Gayle had smiled. “Well, why don’t you just tell me what you hope readers take away from your book?”
So Ginny had embarked on a spirited lecture about the importance of historical research into the Bible and religion. Her first book, the one that earned her the Ph.D., had been Reclaiming the Sacred Feminine, a study into how the early male-dominated Church had deliberately excluded women from its hierarchy. She explained to Gayle that the early Christians had twisted not only the Old Testament, but the teachings of Jesus himself to establish their own power base. She made a point to stress that she wasn’t attacking anyone’s faith—and that she herself believed in the teachings of Jesus. But historical evidence existed, she told Gayle, that showed how early Church leaders had, for political purposes, distorted and sometimes removed entirely large segments of the Bible.

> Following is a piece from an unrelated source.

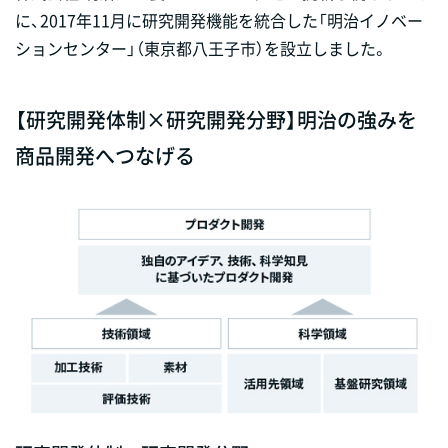
に、2017年11月に研究開発機能を統合した「明治イノベー
ションセンター」（東京都八王子市）を設立しました。
【研究開発体制×研究開発分野】明治の強みを
商品開発へつなげる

“What if much of what you’ve ever been taught about Christianity is wrong?” Ginny had asked the reporter in her enthusiasm. Gayle had sat there dispassionately, taking notes. Ginny talked for more than hour, even if Gayle didn’t ask many questions.
When the article appeared, all hell broke loose.
For one thing, the headline simply read: CHRISTIANITY, SAYS NEW PROFESSOR AT WILBOURNE COLLEGE.
Dean Gregory had called Ginny into his office, and lectured her for over an hour about “dealing with the press”—which, considering Ginny had much more experience with the press than he did, was more than a little insulting. Not once did he even give her an opportunity to defend herself. Gregory had always been enthusiastic and friendly before, but from that moment on, Ginny and Dean Gregory kept as far apart from each other as possible.